• [Problem details] When you reach the line that contains "12: (372, 185)", begin copying exactly, and continue through the last line of the data; no pictures belong in the copy.

--- START ---

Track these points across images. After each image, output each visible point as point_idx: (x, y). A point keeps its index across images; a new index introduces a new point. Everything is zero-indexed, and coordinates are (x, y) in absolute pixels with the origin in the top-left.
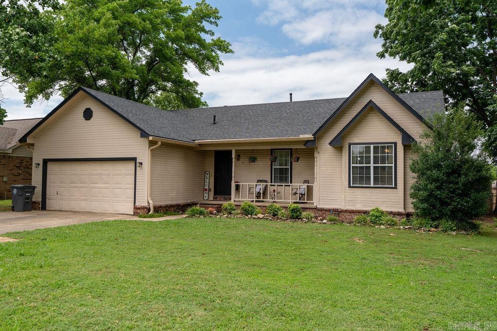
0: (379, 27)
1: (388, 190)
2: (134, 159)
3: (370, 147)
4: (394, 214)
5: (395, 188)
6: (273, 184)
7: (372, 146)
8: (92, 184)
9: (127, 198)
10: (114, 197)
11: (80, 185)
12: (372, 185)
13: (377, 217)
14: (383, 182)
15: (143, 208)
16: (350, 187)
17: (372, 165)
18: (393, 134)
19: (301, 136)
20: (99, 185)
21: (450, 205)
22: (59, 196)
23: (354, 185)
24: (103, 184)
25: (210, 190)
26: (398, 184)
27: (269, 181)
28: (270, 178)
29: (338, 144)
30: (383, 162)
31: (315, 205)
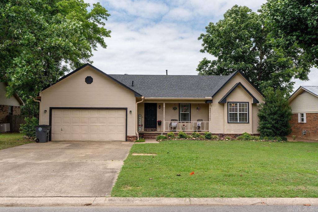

--- END ---

• [Response to the exercise]
12: (372, 185)
13: (377, 217)
14: (383, 182)
15: (143, 208)
16: (350, 187)
17: (372, 165)
18: (393, 134)
19: (301, 136)
20: (99, 185)
21: (450, 205)
22: (59, 196)
23: (354, 185)
24: (103, 184)
25: (210, 190)
26: (398, 184)
27: (269, 181)
28: (270, 178)
29: (338, 144)
30: (383, 162)
31: (315, 205)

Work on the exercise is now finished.